Shrek the Musical is a powerful green machine at Boulder's Dinner Theatre
Norrell Moore and Seth Caikowski in Shrek: The Musical.
Glenn Ross Photography
There are a lot of things to like about Shrek: The Musical at Boulder's Dinner Theatre. Here are some of them:
The Dragon. Manipulated by a handful of actors and with all her segments skillfully constructed and articulated, this Dragon is a major star, a riveting, literally huge presence. She's the work of puppet maker Cory Gilstrap of Imagined Creations. Best of all, she's blessed with the rich, seductive voice of the inimitable Amanda Earls. Her swoony response when the Donkey assures her "I Like a Big, Big Girl" — well, you have to hear it. And it's a blast when Earls cruises onto the stage at the end of the show to sing for us as herself.
The Dragon is the most spectacular of the special effects, but she's not the only one. Todd Debreceni's masks, which allow some personality to come through, Amy Campion's skilled scene design, and — as always — the inspired work of costumer Linda Morken, who creates all kinds of weird, comical fairy-tale characters, add immeasurably to the evening's pleasure.
Norrell Moore as Princess Fiona.
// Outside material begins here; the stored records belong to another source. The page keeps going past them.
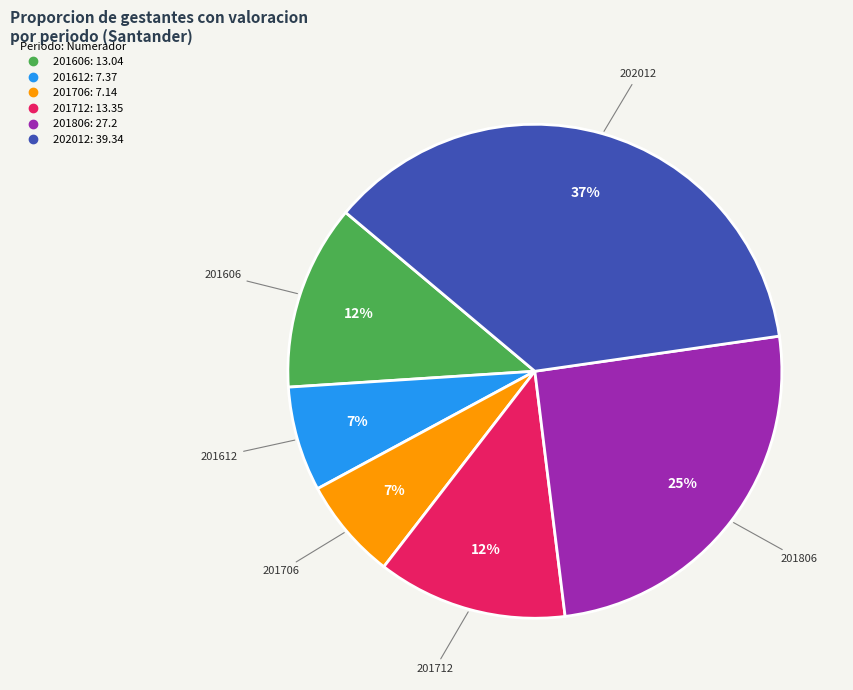

To the nearest percent, what is the average slice percentage?

17%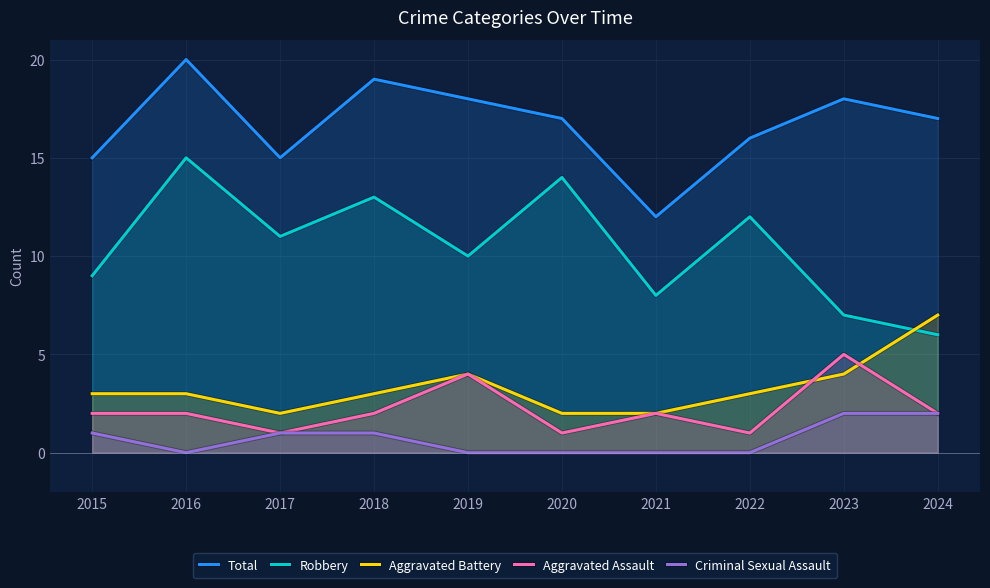

Which label corresponds to the smallest value in the chart?

2016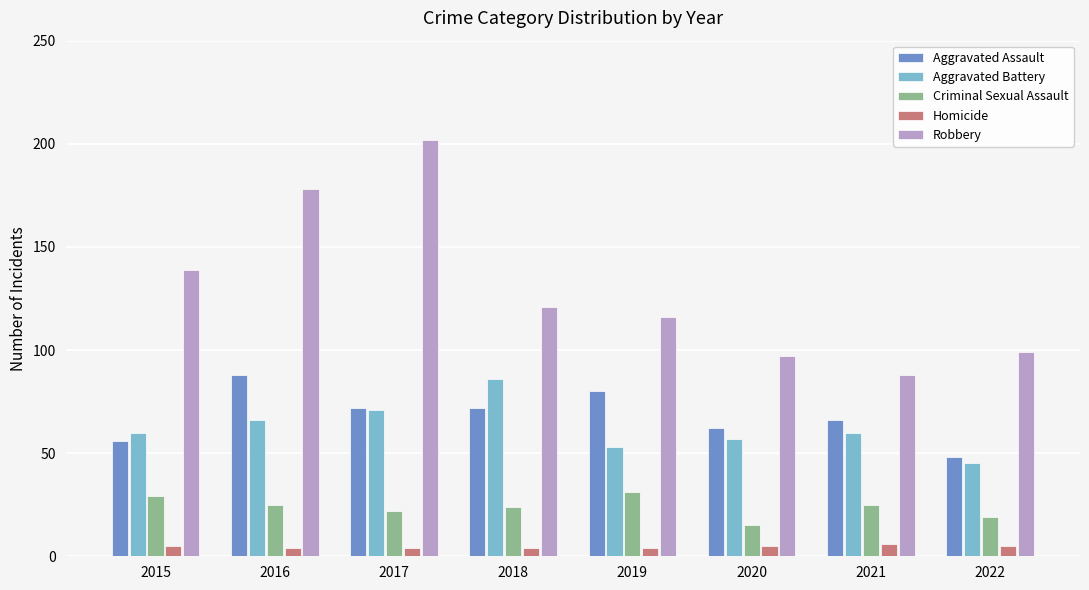

Which series has the largest range (max minus min)?

Robbery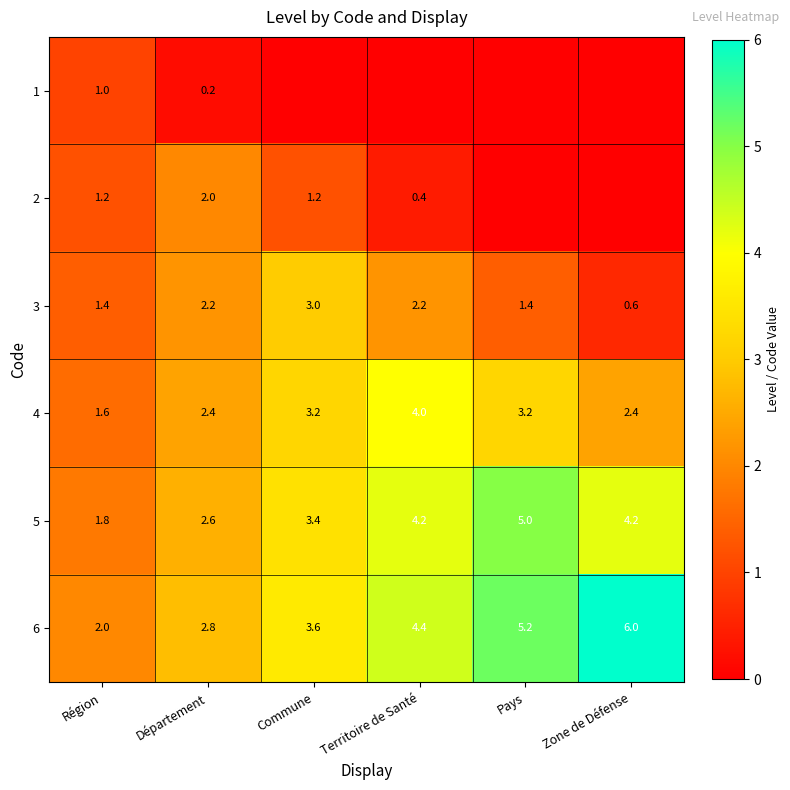

What is the maximum value for 6?

6.0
Even as written, Fiona's no regular fairy-tale princess. Not many princesses would fall for a smelly, hulking guy with horns and a nasty green face. But Moore takes the role several steps beyond whatever the script requires, endowing Fiona with huge amounts of spring, cheek and sheer verve. One of the best moments of the evening — which also includes one of the few memorable songs — occurs when she and Seth Caikowski's Shrek hold a playful farting and belching contest: "Think I Got You Beat."
The balls-out, no-expense-spared approach. Perhaps the theater saved enough money on the last show, Sisters of Swing, which was essentially a three-woman concert, to splurge on this, but splurge director-choreographer Matthew D. Peters did. This is one of the largest casts I've seen locally, offering a feast of talent, all of them merrily singing, mugging and hoofing until Scrooge himself would have had to suck in his cheeks to keep from grinning.
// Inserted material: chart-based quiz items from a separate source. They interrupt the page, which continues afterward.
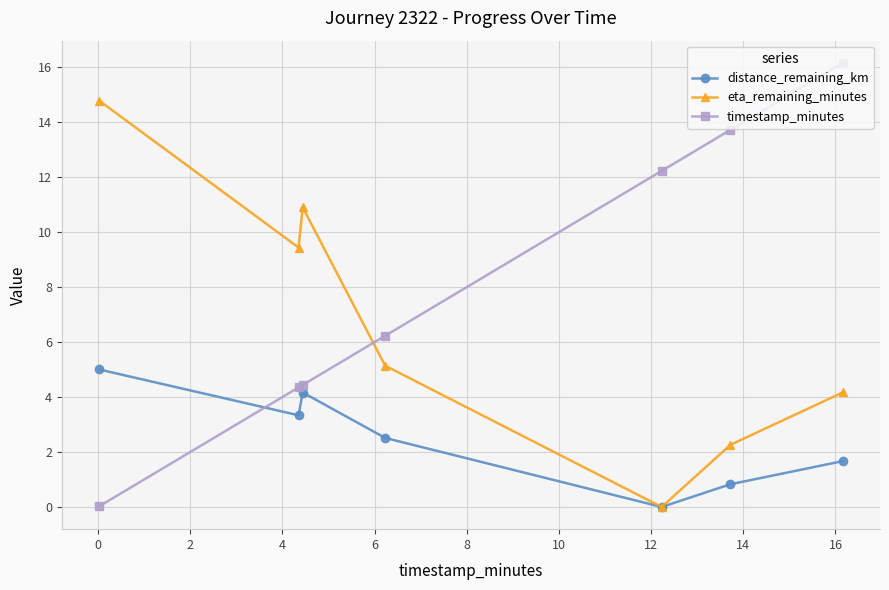

How many intersections are there between eta_remaining_minutes and timestamp_minutes?

1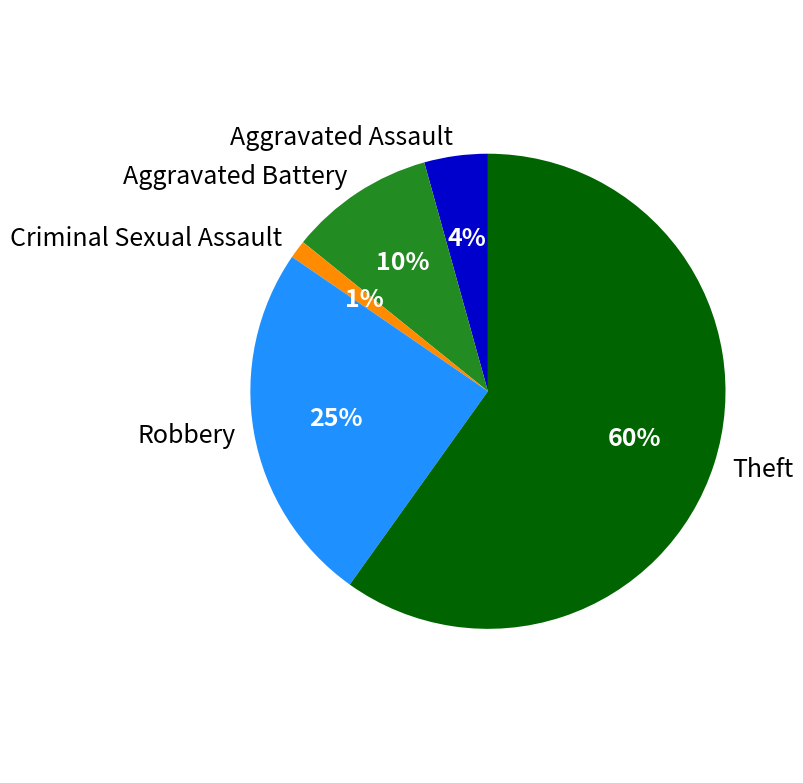

To the nearest percent, what portion does Robbery represent?

25%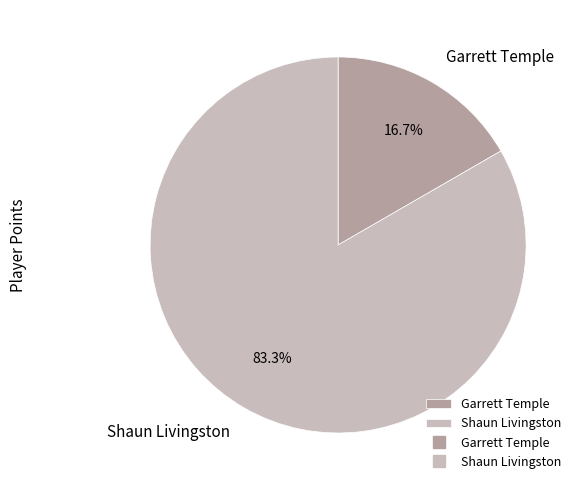

Which category has the biggest portion of the pie?

Shaun Livingston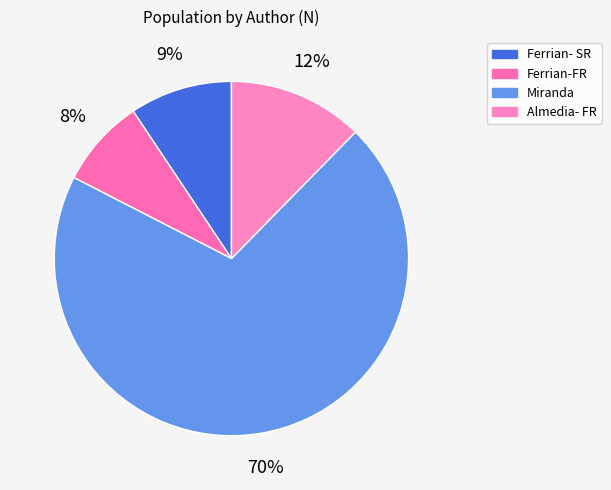

Rank the categories by value from highest to lowest.

Miranda, Almedia- FR, Ferrian- SR, Ferrian-FR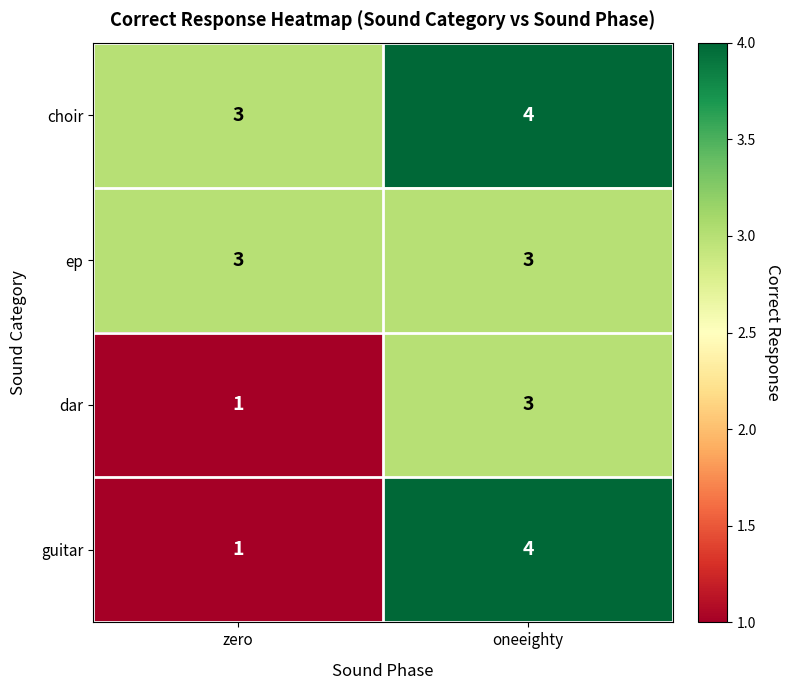

Which label corresponds to the largest value in the chart?

oneeighty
The script and lyrics. These are by Pulitzer winner David Lindsay-Abaire, which means Shrek is way less dumb than the average Disney musical and full of clever, silly references: the Muffin Man, Swan Lake, Alice in Wonderland, the Pied Piper. A couple of moments are downright Monty Python-esque.
The message: Yes, it's the old chestnut that you should dare to be different and understand that though the world may ostracize you, your eccentricities represent your strengths and uniqueness. But the point is particularly persuasive when expressed by this grotesque troupe of misfits. I don't need to tell you (but I am, just in case you've been vacationing on the moon and have missed all the Shrek movies, games, costumes and toys) that Shrek is an ogre who's lived alone all his life. In the musical, he's sent by the damaged and cowardly Lord Farquaad to rescue Princess Fiona — who has also been alone all her life. His sidekick, another outsider, is a donkey, and the ancillary performers are all fairy-tale characters cut loose from their moorings.
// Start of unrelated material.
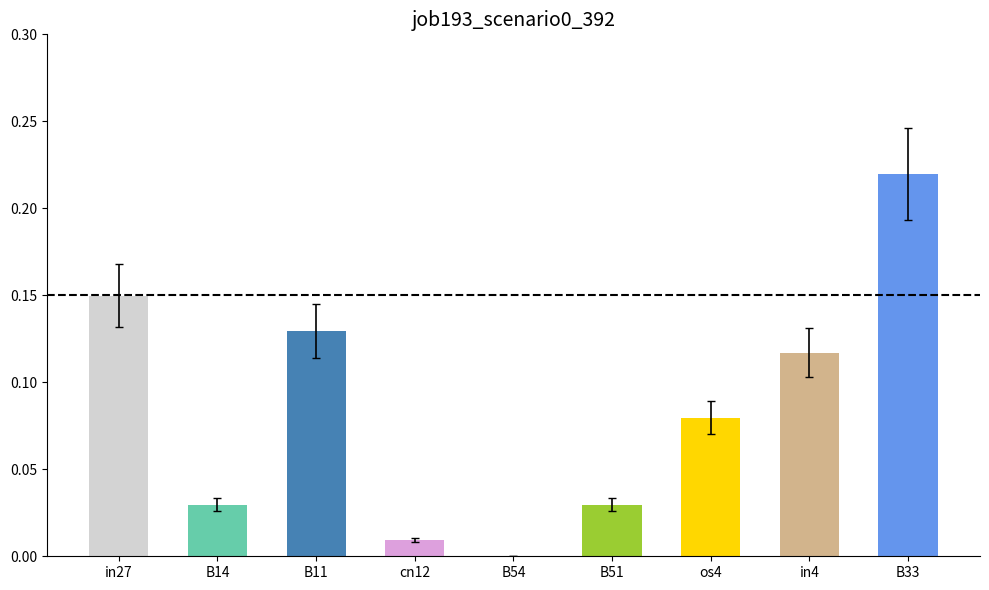

Does the chart contain stacked bars?

No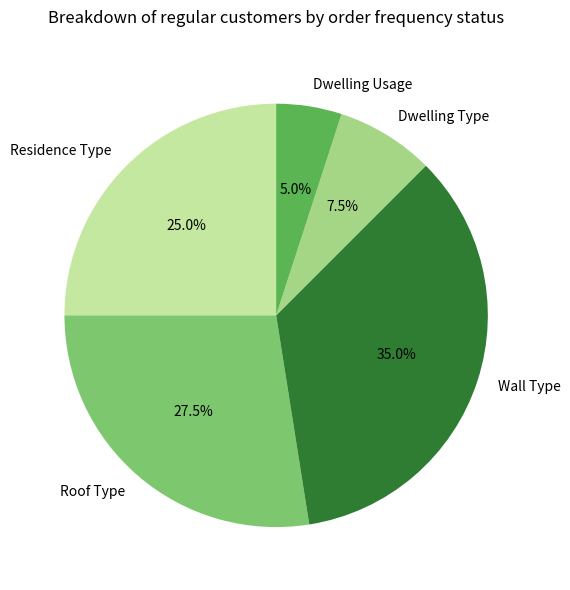

Does Dwelling Type represent more than half of the total?

No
All the leads. It's not just Moore and Earls. Caikowski plays Shrek with a pleasantly slight Scottish accent. It can't be easy expressing anything through all those layers of green latex, but the kindness and diffidence he projects provide a fine contrast with all the cavorting going on around him. In his furry gray donkey suit, Tyrell Rae is the perfect foil — posing, preening, whining, strutting and encouraging. Trapped on his knees, his lank black hair falling around his face, Scott Severtson has loads of evil fun as Lord Farquaad.
And a couple of criticisms. For the most part, the songs are mediocre — though that tends to be masked by how well they're delivered. You ache for a gorgeous love song, but you never get one. None of the numbers is likely to stick in your mind, except perhaps for "Freak Flag," which is so exhilarating I kept hoping for a reprise that never came. The requisite end-of-the-show uplift is provided by the Monkees' ancient "I'm a Believer," which seems a sad confession of composer Jeanine Tesori's deficiencies.
And though the show is perfect for children, it's long, and I did wonder how many of them would have the stamina to hang on till the end. On the other hand, it's hard to imagine any child resisting this production's spectacular joys. I sure couldn't.